When listening on a full run of the album, some of the songs do admittedly almost blend into one, almost becoming unrecognisable from one another. Songs such as Papercut, Daisy, Straight Into the Fire and Done with Love suffer from this with their dreary vocals and pleasant if not slightly monotonous synths.

For all the criticism of staying safe, there are still a few surprises on this album.

Songs such as True Colors , the title track, comes across as a real ‘lighters-in-the-air’ Coldplay anthem, and I Want You To Know; a classic upbeat EDM-pop song right down to the presence of Selena Gomez, who’s vocals actually work on this song remains seriously catchy and upbeat, but might not please everyone, however I cannot possibly dislike this song due to how happy and upbeat it is.

Songs like Bumble Bee featuring Botnek is a classic example of how Zedd can create some quite simply excellent big room house, it brings great energy when the album needs it the most.

Transmission is also an interesting change in style, on face-value the rap breakdown does scream ‘lazy, tired uninspired pop song’ but it would be harsh to label it with that.
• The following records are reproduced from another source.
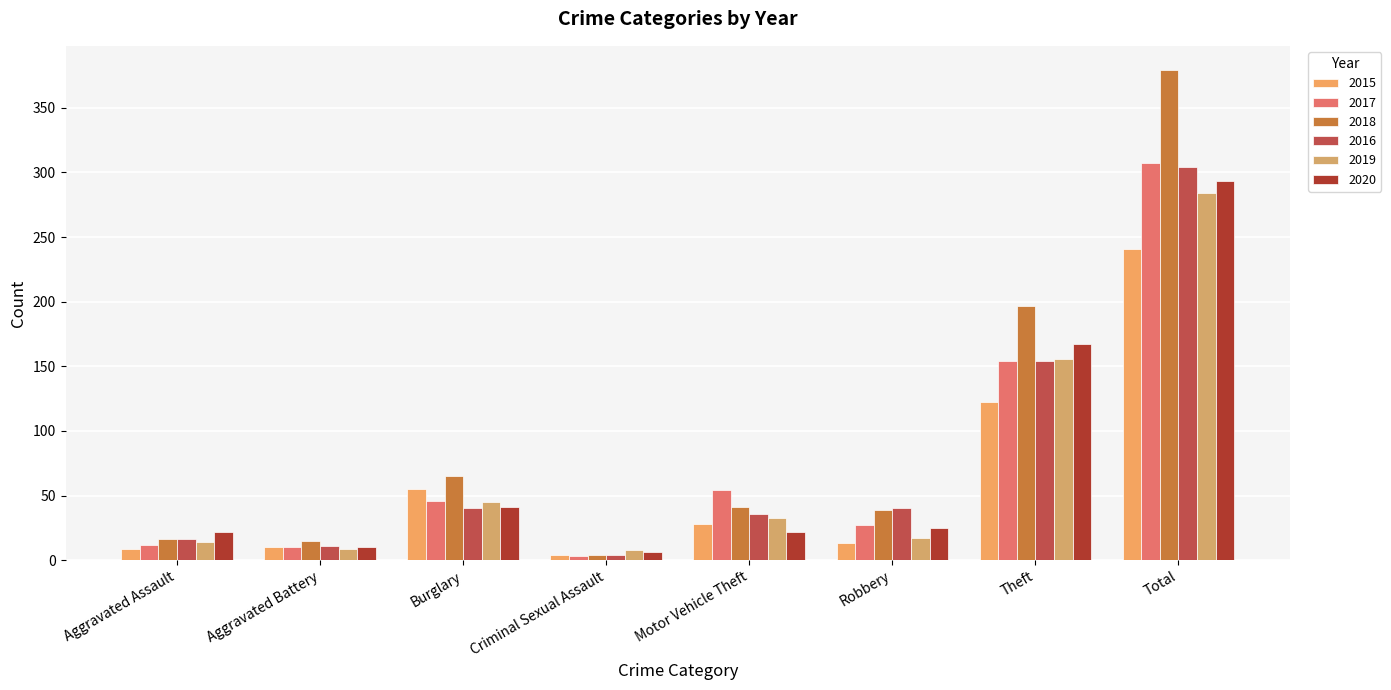

Is the value of 2018 at Aggravated Battery greater than the value of 2017 at Robbery?

No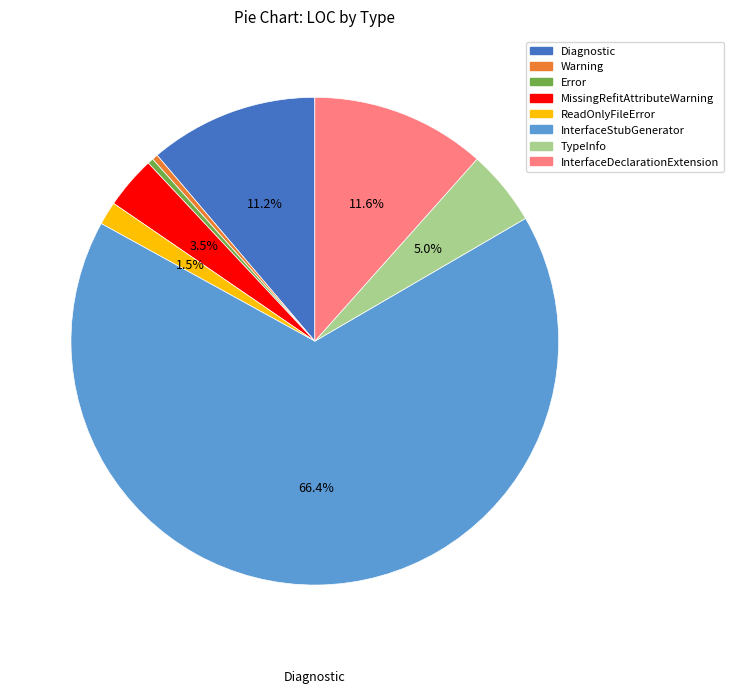

True or false: Diagnostic accounts for 24% of the total.

False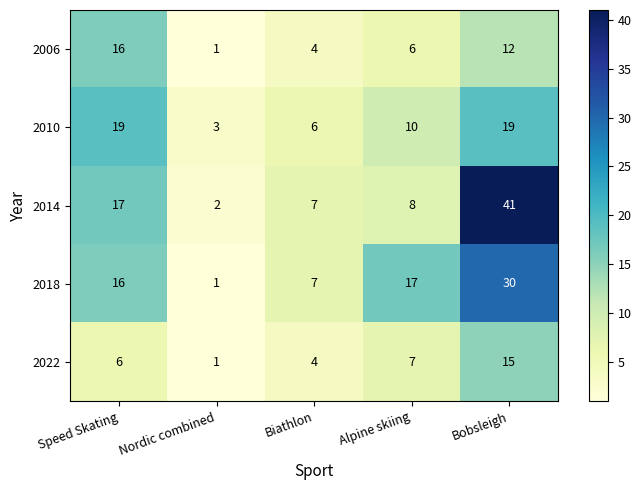

Reading left to right, extract all data points from this chart.

2006: 16	1	4	6	12
2010: 19	3	6	10	19
2014: 17	2	7	8	41
2018: 16	1	7	17	30
2022: 6	1	4	7	15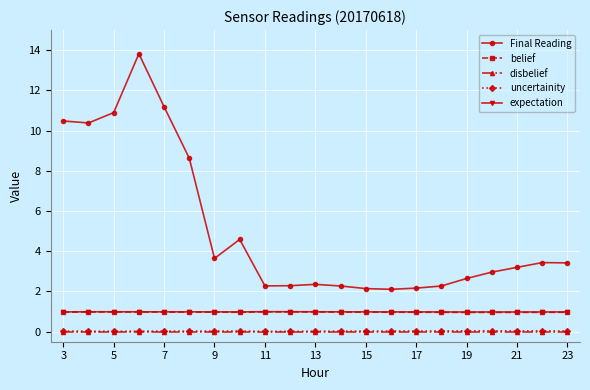

Which series has the largest total across all categories?

Final Reading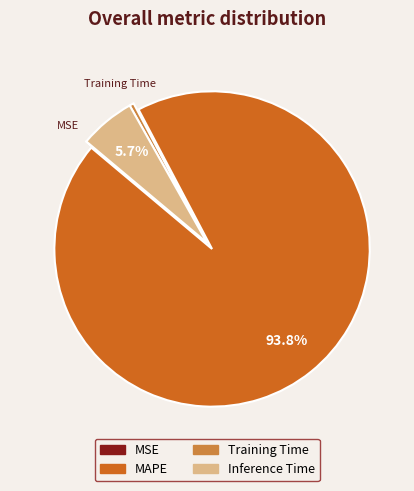

How much of the chart is everything except Inference Time?

94.3%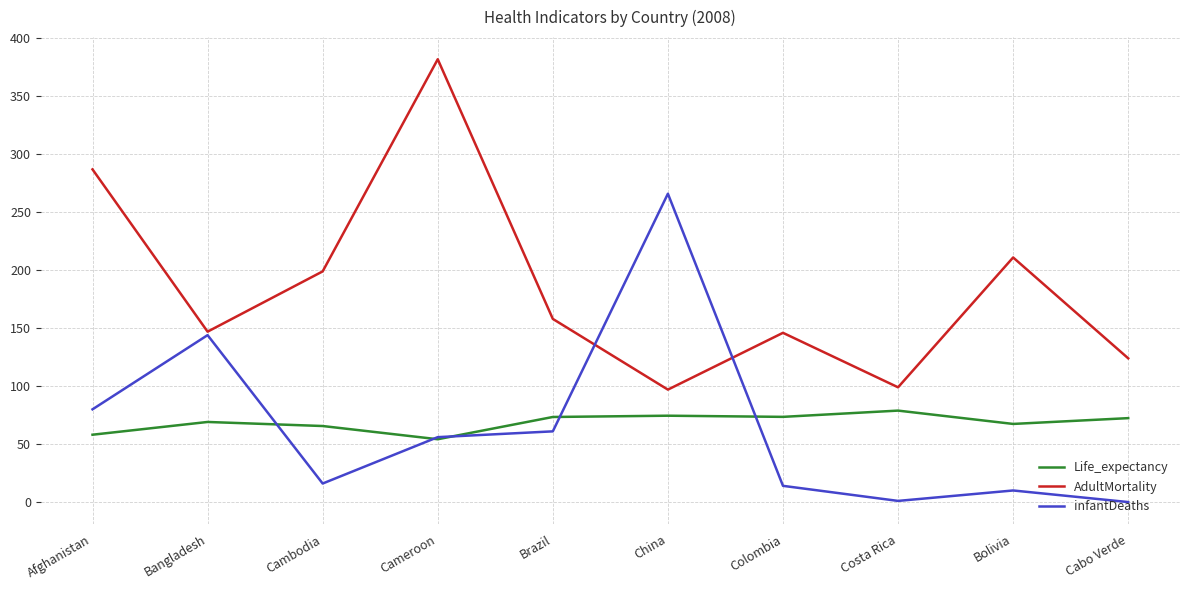

True or false: AdultMortality has a value of 60.6 at Costa Rica.

False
It works as a song on a full play of the album but is probably something you’ll find yourself skipping over if it comes on shuffle on your iPod for example.

My final thoughts here, is that this is a good album, the high production value is there as expected and it gives an overall grand tour of Zedd as a music maker.

There is something for everyone to enjoy. He doesn’t stray too far from the usual he’s known for, but at the same time when he does stray, it’s just enough to suggest there is something yearning to get out and experiment with something darker, probably on the outer reaches of ‘EDM.’